* **What is expected**: The data must be returned in full and exactly as given.

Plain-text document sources
────────────────

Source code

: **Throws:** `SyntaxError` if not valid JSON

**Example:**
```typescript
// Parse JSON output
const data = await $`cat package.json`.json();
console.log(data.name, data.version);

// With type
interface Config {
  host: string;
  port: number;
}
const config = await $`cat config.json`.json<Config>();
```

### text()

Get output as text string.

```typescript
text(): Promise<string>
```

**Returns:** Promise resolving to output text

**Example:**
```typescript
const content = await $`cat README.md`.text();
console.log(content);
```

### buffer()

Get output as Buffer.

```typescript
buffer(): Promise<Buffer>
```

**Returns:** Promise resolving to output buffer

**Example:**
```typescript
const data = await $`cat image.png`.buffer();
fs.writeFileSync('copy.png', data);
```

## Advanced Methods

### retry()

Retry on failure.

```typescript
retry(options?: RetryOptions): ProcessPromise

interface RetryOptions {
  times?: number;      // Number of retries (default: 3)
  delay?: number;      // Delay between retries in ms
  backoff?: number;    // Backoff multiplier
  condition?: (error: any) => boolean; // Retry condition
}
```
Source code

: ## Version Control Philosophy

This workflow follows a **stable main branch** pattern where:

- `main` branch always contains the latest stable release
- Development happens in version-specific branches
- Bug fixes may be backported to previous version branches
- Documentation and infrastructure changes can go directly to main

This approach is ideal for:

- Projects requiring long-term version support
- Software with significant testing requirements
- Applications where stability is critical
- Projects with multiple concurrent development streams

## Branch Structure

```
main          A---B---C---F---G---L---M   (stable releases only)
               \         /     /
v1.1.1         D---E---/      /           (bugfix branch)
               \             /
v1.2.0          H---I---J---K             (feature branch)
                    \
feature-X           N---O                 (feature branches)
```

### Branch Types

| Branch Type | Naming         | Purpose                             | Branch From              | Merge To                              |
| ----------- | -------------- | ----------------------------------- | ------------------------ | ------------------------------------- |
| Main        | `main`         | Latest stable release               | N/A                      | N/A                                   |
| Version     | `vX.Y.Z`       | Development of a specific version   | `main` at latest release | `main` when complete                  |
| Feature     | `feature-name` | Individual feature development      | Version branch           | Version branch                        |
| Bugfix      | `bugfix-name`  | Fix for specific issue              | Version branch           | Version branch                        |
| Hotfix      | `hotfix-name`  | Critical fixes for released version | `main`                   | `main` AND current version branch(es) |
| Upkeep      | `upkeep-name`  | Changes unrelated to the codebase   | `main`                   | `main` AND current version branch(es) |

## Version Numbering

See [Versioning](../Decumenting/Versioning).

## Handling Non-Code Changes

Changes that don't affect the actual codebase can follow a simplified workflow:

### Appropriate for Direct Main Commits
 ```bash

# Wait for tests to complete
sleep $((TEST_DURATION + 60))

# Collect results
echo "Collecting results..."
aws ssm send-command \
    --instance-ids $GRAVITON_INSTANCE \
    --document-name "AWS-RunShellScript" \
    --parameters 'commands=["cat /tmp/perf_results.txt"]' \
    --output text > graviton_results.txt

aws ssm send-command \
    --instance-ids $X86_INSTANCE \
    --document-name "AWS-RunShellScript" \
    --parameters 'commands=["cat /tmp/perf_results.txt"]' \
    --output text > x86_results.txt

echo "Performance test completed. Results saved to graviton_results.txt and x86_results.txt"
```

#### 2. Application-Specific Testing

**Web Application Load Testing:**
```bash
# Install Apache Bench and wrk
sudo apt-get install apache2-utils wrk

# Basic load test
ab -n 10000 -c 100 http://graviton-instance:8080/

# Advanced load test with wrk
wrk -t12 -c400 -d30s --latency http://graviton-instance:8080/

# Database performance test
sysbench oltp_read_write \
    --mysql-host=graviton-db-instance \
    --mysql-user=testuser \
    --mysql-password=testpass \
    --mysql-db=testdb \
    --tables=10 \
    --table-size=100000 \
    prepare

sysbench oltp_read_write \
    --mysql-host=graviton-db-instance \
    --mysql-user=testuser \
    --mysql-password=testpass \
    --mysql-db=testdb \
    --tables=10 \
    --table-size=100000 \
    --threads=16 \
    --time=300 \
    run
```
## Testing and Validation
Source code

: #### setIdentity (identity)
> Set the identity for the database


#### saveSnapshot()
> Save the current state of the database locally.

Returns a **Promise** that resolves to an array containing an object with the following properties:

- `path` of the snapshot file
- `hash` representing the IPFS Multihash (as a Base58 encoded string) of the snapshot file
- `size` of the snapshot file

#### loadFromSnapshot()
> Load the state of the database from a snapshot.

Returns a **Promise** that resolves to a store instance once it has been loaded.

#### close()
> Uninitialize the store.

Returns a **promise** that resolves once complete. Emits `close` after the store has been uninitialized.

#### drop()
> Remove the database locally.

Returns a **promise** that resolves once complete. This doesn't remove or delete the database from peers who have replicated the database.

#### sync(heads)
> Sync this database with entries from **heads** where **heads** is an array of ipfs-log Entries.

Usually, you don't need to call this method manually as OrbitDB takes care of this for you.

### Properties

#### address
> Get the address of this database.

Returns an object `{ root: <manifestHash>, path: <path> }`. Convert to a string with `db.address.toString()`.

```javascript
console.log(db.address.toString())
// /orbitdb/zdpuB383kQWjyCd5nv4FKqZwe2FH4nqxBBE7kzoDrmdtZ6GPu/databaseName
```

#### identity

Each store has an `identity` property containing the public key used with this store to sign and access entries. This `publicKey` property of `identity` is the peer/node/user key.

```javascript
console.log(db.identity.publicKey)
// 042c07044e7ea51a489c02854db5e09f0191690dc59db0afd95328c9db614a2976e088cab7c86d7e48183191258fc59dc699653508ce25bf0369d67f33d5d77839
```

────────────────

* **Reply to the task**:
Source code

: **Throws:** `SyntaxError` if not valid JSON

**Example:**
```typescript
// Parse JSON output
const data = await $`cat package.json`.json();
console.log(data.name, data.version);

// With type
interface Config {
  host: string;
  port: number;
}
const config = await $`cat config.json`.json<Config>();
```

### text()

Get output as text string.

```typescript
text(): Promise<string>
```

**Returns:** Promise resolving to output text

**Example:**
```typescript
const content = await $`cat README.md`.text();
console.log(content);
```

### buffer()

Get output as Buffer.

```typescript
buffer(): Promise<Buffer>
```

**Returns:** Promise resolving to output buffer

**Example:**
```typescript
const data = await $`cat image.png`.buffer();
fs.writeFileSync('copy.png', data);
```

## Advanced Methods

### retry()

Retry on failure.

```typescript
retry(options?: RetryOptions): ProcessPromise

interface RetryOptions {
  times?: number;      // Number of retries (default: 3)
  delay?: number;      // Delay between retries in ms
  backoff?: number;    // Backoff multiplier
  condition?: (error: any) => boolean; // Retry condition
}
```
Source code

: ## Version Control Philosophy

This workflow follows a **stable main branch** pattern where:

- `main` branch always contains the latest stable release
- Development happens in version-specific branches
- Bug fixes may be backported to previous version branches
- Documentation and infrastructure changes can go directly to main

This approach is ideal for:

- Projects requiring long-term version support
- Software with significant testing requirements
- Applications where stability is critical
- Projects with multiple concurrent development streams

## Branch Structure

```
main          A---B---C---F---G---L---M   (stable releases only)
               \         /     /
v1.1.1         D---E---/      /           (bugfix branch)
               \             /
v1.2.0          H---I---J---K             (feature branch)
                    \
feature-X           N---O                 (feature branches)
```

### Branch Types

| Branch Type | Naming         | Purpose                             | Branch From              | Merge To                              |
| ----------- | -------------- | ----------------------------------- | ------------------------ | ------------------------------------- |
| Main        | `main`         | Latest stable release               | N/A                      | N/A                                   |
| Version     | `vX.Y.Z`       | Development of a specific version   | `main` at latest release | `main` when complete                  |
| Feature     | `feature-name` | Individual feature development      | Version branch           | Version branch                        |
| Bugfix      | `bugfix-name`  | Fix for specific issue              | Version branch           | Version branch                        |
| Hotfix      | `hotfix-name`  | Critical fixes for released version | `main`                   | `main` AND current version branch(es) |
| Upkeep      | `upkeep-name`  | Changes unrelated to the codebase   | `main`                   | `main` AND current version branch(es) |

## Version Numbering

See [Versioning](../Decumenting/Versioning).

## Handling Non-Code Changes

Changes that don't affect the actual codebase can follow a simplified workflow:

### Appropriate for Direct Main Commits
 ```bash

# Wait for tests to complete
sleep $((TEST_DURATION + 60))

# Collect results
echo "Collecting results..."
aws ssm send-command \
    --instance-ids $GRAVITON_INSTANCE \
    --document-name "AWS-RunShellScript" \
    --parameters 'commands=["cat /tmp/perf_results.txt"]' \
    --output text > graviton_results.txt

aws ssm send-command \
    --instance-ids $X86_INSTANCE \
    --document-name "AWS-RunShellScript" \
    --parameters 'commands=["cat /tmp/perf_results.txt"]' \
    --output text > x86_results.txt

echo "Performance test completed. Results saved to graviton_results.txt and x86_results.txt"
```

#### 2. Application-Specific Testing

**Web Application Load Testing:**
```bash
# Install Apache Bench and wrk
sudo apt-get install apache2-utils wrk

# Basic load test
ab -n 10000 -c 100 http://graviton-instance:8080/

# Advanced load test with wrk
wrk -t12 -c400 -d30s --latency http://graviton-instance:8080/

# Database performance test
sysbench oltp_read_write \
    --mysql-host=graviton-db-instance \
    --mysql-user=testuser \
    --mysql-password=testpass \
    --mysql-db=testdb \
    --tables=10 \
    --table-size=100000 \
    prepare

sysbench oltp_read_write \
    --mysql-host=graviton-db-instance \
    --mysql-user=testuser \
    --mysql-password=testpass \
    --mysql-db=testdb \
    --tables=10 \
    --table-size=100000 \
    --threads=16 \
    --time=300 \
    run
```
## Testing and Validation
Source code

: #### setIdentity (identity)
> Set the identity for the database


#### saveSnapshot()
> Save the current state of the database locally.

Returns a **Promise** that resolves to an array containing an object with the following properties:

- `path` of the snapshot file
- `hash` representing the IPFS Multihash (as a Base58 encoded string) of the snapshot file
- `size` of the snapshot file

#### loadFromSnapshot()
> Load the state of the database from a snapshot.

Returns a **Promise** that resolves to a store instance once it has been loaded.

#### close()
> Uninitialize the store.

Returns a **promise** that resolves once complete. Emits `close` after the store has been uninitialized.

#### drop()
> Remove the database locally.

Returns a **promise** that resolves once complete. This doesn't remove or delete the database from peers who have replicated the database.

#### sync(heads)
> Sync this database with entries from **heads** where **heads** is an array of ipfs-log Entries.

Usually, you don't need to call this method manually as OrbitDB takes care of this for you.

### Properties

#### address
> Get the address of this database.

Returns an object `{ root: <manifestHash>, path: <path> }`. Convert to a string with `db.address.toString()`.

```javascript
console.log(db.address.toString())
// /orbitdb/zdpuB383kQWjyCd5nv4FKqZwe2FH4nqxBBE7kzoDrmdtZ6GPu/databaseName
```

#### identity

Each store has an `identity` property containing the public key used with this store to sign and access entries. This `publicKey` property of `identity` is the peer/node/user key.

```javascript
console.log(db.identity.publicKey)
// 042c07044e7ea51a489c02854db5e09f0191690dc59db0afd95328c9db614a2976e088cab7c86d7e48183191258fc59dc699653508ce25bf0369d67f33d5d77839
```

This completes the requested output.